To obtain the context infos, three new parameters are added to the hook:

  • input: used to obtain results from the previous hook stored in the context infos, and update it in the configuration of the current hook.

    • Basic usage: <key_to_updated>: <key_in_context_infos>, where <key_to_updated> is the key in the configuration of the current hook to be updated, and <key_in_context_infos> is the key of the previous result stored in the context infos.

    • Each pair of input parameters would replace the values in the <key_to_updated> with the values in the context infos with key <key_in_context_infos>. Nested keys using dot (.) notation are supported for both of them.

    • If only the result from the last hook is needed, a simple -1 can be used as the hook key in the <key_in_context_infos>.

  • output: used to store the results of the current hook in the context infos.

    • Basic usage: [<res_1_name>, <res_2_name>, ...], where <res_i_name> represents the ith output result of the current hook.
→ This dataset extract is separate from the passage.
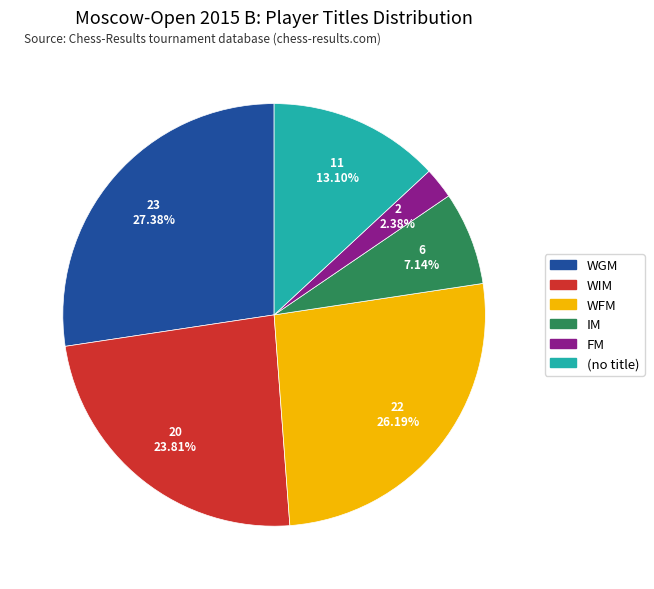

What is the ratio of the value at FM to the value at IM?

0.3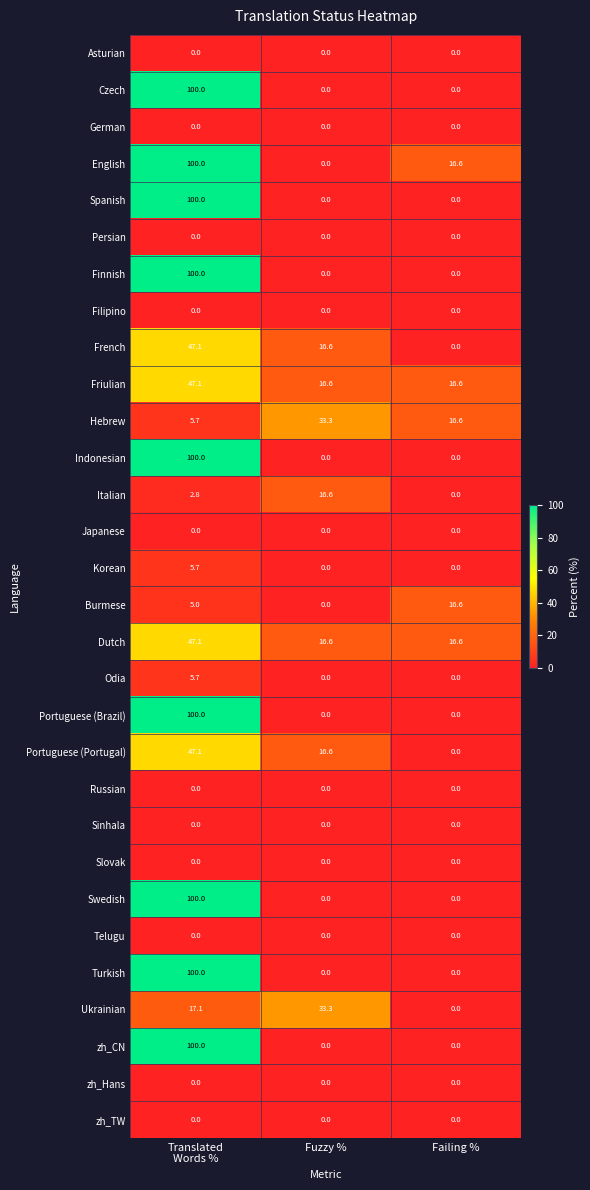

What is the highest value of the Finnish series?

100.0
If the output parameter is not specified, simple “res_i” is used automatically for the ith output result.

    • After the hook is executed, the results of the current hook are stored as dict in the context infos with the keys specified in the output parameter.
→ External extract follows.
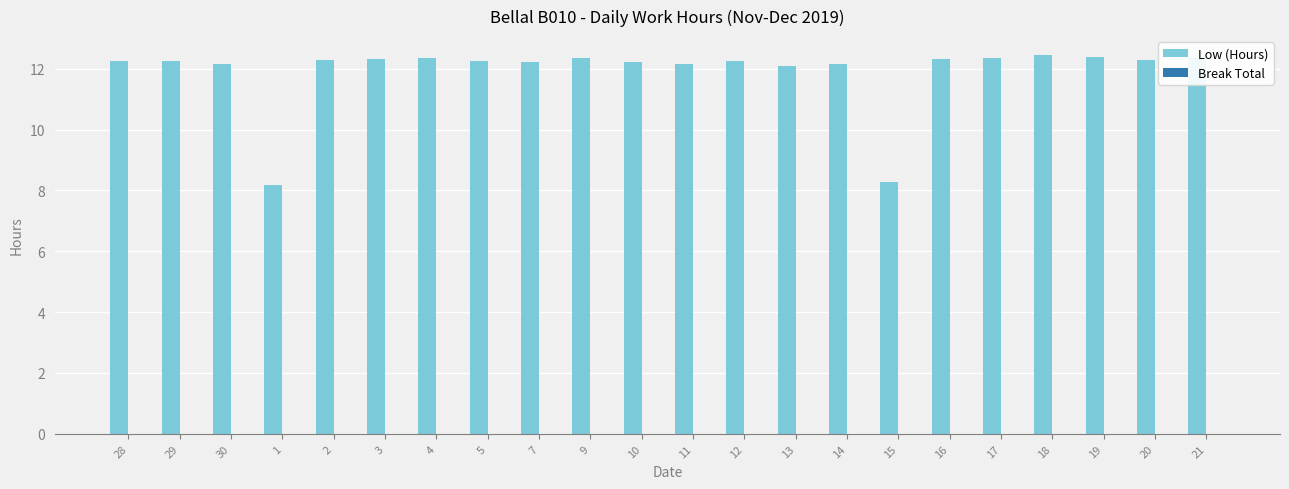

What is the difference between the second highest and minimum values?

4.2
  • local: used to update the configuration of the current hook locally with specified values.

    • Basic usage: <key_to_updated>: <value>, where <key_to_updated> is the key in the configuration of the current hook to be updated, and <value> is the target value.

    • Each pair of local parameters would replace the values in the <key_to_updated> with the values specified in the <value>. Nested keys using dot (.) notation are supported.

An example of a hook using these parameters is shown below:

xxx_hook:
  meta_name: job_xxx
  input:
    dj_configs.dataset_path: pipeline1.name3.res4_key
    extra_configs.meta_paths: -1.res5_key
  output: ['res6_key', 'res7_key']
  local:
    extra_configs.arg2: 42
  dj_configs: '/path/to/dj_configs.yaml'
  extra_configs:
    arg1: "arg1_val"
    arg2: 404
    meta_paths: "<placeholder>"

In this hook, it uses all three parameters:

  • In input, the hook replaces the dataset_path in the dj_configs in YAML format with the value of the res4_key stored in the context infos of the previous hook with meta_name “name3” in the pipeline named “pipeline1”. Besides, it replaces the meta_paths in the extra_configs with the value of the res5_key stored in the context infos of the previous hook specified by “-1”.

  • In output, the hook outputs two results named res6_key and res7_key, which will be stored in the context infos as following:

{
  'meta_name': 'job_xxx',
  'res6_key': <output_1>,
  'res7_key': <output_2>,
}
  • In local, the hook replaces the original value of arg2 in the extra_configs, which is 404 before, with the target value 42.